We sat together on the couch for twenty minutes, while he smoked cigarette after cigarette and poured us glasses of duty-free whisky, and we attempted to piece together what had happened.
“I remember
kissing her goodnight,” I volunteered. Then we both burst into tears.
“I talked to her before she went to sleep about waking me if she needed to go to the toilet,” he said.
“Do we still have her suitcase, I can’t find it?” I asked
“No the police took it. They said they’ll give it back.”
“I really need to smell something that belonged to her.”
“I’m sure they won’t keep it much longer.”
“Do you think she was abducted?” I asked. “She must have been, but the Inspector says there is no trace of her outside that cabin.”
“Maybe they put her in a plastic bag or something,” said Lawrence.
“What an awful thought. How could that have not woken her, or us for that matter? Surely one of us would have woken up?”
There was a long silence.
“I didn’t tell you but I took sleeping pills to help me sleep,” said Lawrence quietly. “I’ll never forgive myself because I wouldn’t have heard an elephant enter our cabin I was so out of it.”
I didn’t know what to say. I sat looking at him, wishing I’d never heard what he had just told me.
“You didn’t. Not after we discussed how important it was to keep an eye on her. How could you? What happened to telling me you’d keep your eyes and ears open, you promised me,” I felt sick. And very suddenly I felt a sharp white hot rod of anger pierce my body.

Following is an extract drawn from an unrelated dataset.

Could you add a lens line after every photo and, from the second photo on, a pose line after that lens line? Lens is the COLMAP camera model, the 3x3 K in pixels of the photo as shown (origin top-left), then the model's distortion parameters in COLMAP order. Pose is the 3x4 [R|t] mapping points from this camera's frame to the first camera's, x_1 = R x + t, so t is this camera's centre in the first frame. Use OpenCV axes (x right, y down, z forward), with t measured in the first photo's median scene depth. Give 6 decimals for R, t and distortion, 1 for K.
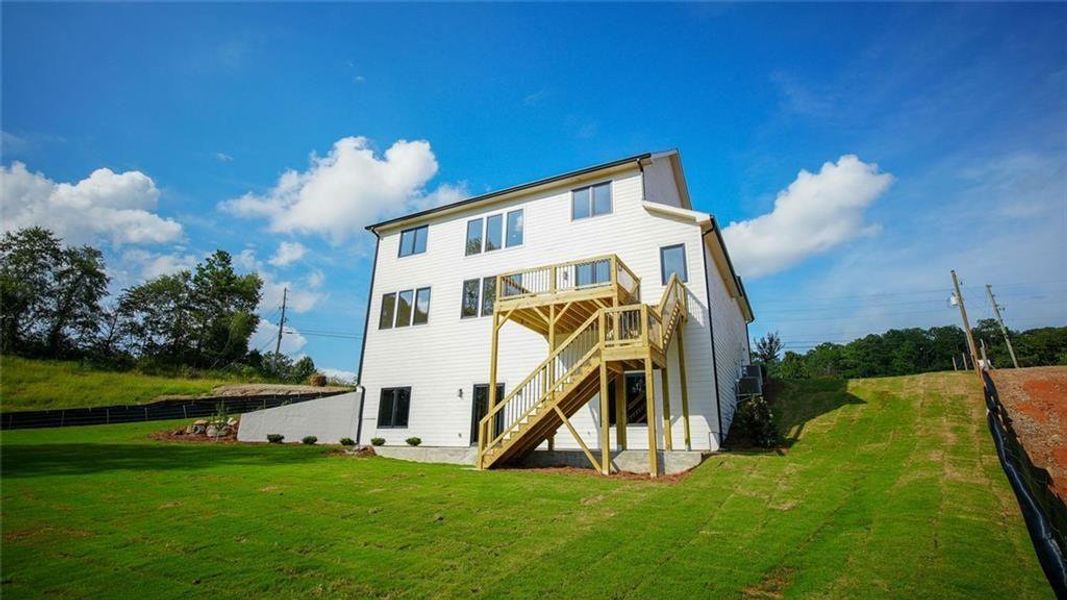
lens RADIAL K [[484.7, 0, 543.4], [0, 484.7, 301.3], [0, 0, 1]] dist [-0.018080, 0.007990]
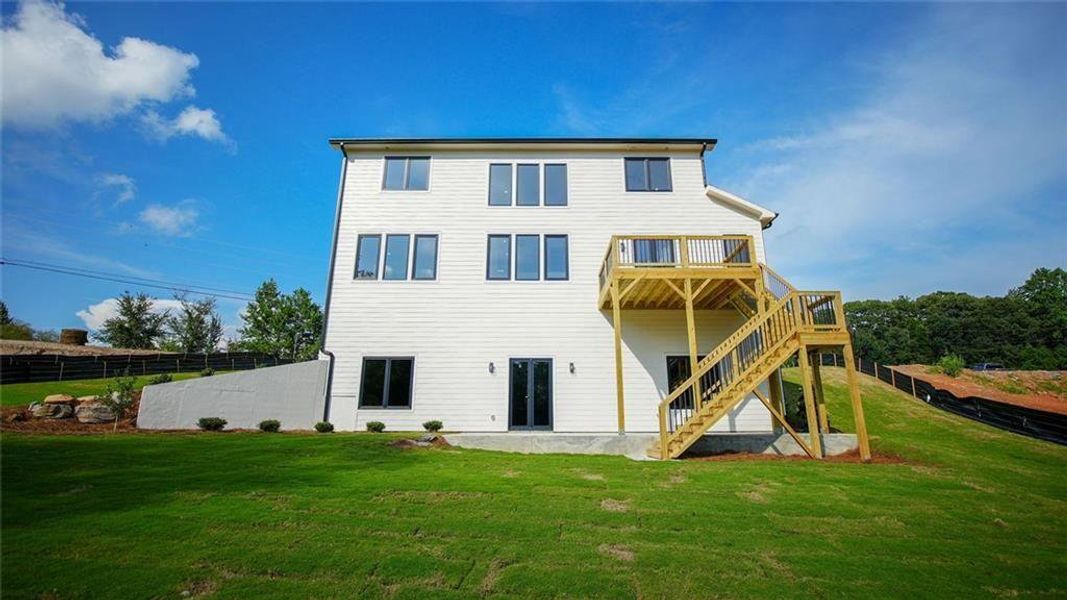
lens RADIAL K [[484.7, 0, 536.4], [0, 484.7, 296.7], [0, 0, 1]] dist [-0.018080, 0.007990]
pose [[0.887002, 0.106048, 0.449423, -0.478197], [-0.122526, 0.992436, 0.007643, 0.050869], [-0.445213, -0.061846, 0.893286, 0.220290]]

“I’m sorry, okay, I’m sorry. Just don’t tell anyone alright. If this gets out, God knows what everyone will think of me.”
“It’s always about you isn’t it?” I screamed. “It was your fucking stupid idea to come away on this dreadful holiday. And you weren’t doing it for us were you? You were doing it for your fucking career, your star profile. Why aren’t you out looking for her now? Why are you hanging around here? I’ll tell you why, because you couldn’t resist parading yourself in front of the cameras. You’re a fucking vain, useless prick.” I continued on, feeling the hit of adrenalin coursing through my body and loving the life and vitality my anger was giving me.